New Coumarin Derivatives as Anti‐Breast and Anti‐Cervical Cancer Agents Targeting VEGFR‐2 and p38α MAPK

Breast and cervical cancers are the most common gender‐specific cancers affecting women worldwide. In this investigation, we highlighted the synthesis, VEGFR‐2 and p38α MAPK inhibitory activity of new series of fluorinated coumarin‐based derivatives featuring a variety of bioactive chemical moieties attached or fused to the coumarin nucleus at the 3 and/or 4 position. The bioactive inhibitors were further assessed for their anti‐proliferative effect against human MCF‐7 breast cancer and HeLa cervical cancer cell lines, respectively. Most of the tested compounds showed potent preferential inhibition effects against human VEGFR‐2 and remarkable anticancer activities in the human breast cancer cell line MCF‐7. Compounds 29 , 24 , and 2 displayed the highest inhibitory activity against VEGFR‐2 (94% inhibition) and they were the most potent anticancer agents toward MCF‐7 cancer cells with IC 50 values of 7.90, 8.28, and 8.30 μg/mL, respectively. Compound 13 inhibited p38α MAPK phosphorylation with a significant reduction in % cell viability against HeLa cancer cells at 10 and 30 µM. Docking experiments carried out on VEGFR‐2 and p38 MAPK crystallographic structures revealed that the active compounds bind to the active sites through H‐bonds, arene–cation, and hydrophobic π–π interactions. QSAR analysis demonstrated considerable correlation coefficient ( R 2  = 0.76969) and root mean square error (RMSE = 0.10446) values. Also, the residual values between the experimental pIC 50 and predicted pIC 50 are very close, indicating the reliability of the established QSAR model.

━━━━━━━━━━━━━━━━

## Problem details
According to the abstract on coumarin derivatives, which three compounds showed the highest inhibitory activity against VEGFR‐2?

## Extracted data entries
━━━━━━━━━━━━━━━━

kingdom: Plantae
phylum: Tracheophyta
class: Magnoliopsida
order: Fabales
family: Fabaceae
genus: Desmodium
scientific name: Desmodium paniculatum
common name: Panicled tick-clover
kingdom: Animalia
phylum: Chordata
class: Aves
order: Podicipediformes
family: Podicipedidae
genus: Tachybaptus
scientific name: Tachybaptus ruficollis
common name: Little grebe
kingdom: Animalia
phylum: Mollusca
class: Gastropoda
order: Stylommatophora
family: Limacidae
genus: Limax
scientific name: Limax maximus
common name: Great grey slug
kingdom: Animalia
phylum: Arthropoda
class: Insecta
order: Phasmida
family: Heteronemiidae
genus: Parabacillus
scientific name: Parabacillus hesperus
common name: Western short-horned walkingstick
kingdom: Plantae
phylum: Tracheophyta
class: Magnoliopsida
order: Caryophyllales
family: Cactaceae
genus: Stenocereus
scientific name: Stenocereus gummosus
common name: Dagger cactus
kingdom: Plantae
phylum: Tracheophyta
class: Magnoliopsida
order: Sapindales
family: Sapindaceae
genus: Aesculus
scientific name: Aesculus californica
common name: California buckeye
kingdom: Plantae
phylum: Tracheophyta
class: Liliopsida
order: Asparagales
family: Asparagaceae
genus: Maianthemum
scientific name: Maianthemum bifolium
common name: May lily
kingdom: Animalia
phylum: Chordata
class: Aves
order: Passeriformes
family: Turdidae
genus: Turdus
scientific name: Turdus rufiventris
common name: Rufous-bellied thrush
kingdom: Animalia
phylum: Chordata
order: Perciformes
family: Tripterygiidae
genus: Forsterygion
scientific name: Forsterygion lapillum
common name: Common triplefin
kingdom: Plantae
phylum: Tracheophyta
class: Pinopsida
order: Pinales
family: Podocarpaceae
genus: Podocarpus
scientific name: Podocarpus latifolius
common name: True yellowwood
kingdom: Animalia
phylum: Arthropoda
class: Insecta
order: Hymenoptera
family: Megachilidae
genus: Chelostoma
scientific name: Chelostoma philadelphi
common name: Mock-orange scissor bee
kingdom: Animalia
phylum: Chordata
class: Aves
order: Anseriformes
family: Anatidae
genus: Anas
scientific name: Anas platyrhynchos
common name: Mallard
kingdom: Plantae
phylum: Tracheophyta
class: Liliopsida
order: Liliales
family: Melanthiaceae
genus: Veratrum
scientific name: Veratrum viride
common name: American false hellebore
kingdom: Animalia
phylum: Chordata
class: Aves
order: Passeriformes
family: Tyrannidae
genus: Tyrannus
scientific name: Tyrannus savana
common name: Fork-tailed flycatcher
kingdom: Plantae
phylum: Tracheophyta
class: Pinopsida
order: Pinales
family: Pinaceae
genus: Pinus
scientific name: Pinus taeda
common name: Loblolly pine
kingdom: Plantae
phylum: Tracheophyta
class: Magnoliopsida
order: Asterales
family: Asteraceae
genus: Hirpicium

━━━━━━━━━━━━━━━━

## Response area
Compounds 29, 24, and 2, each with 94% inhibition.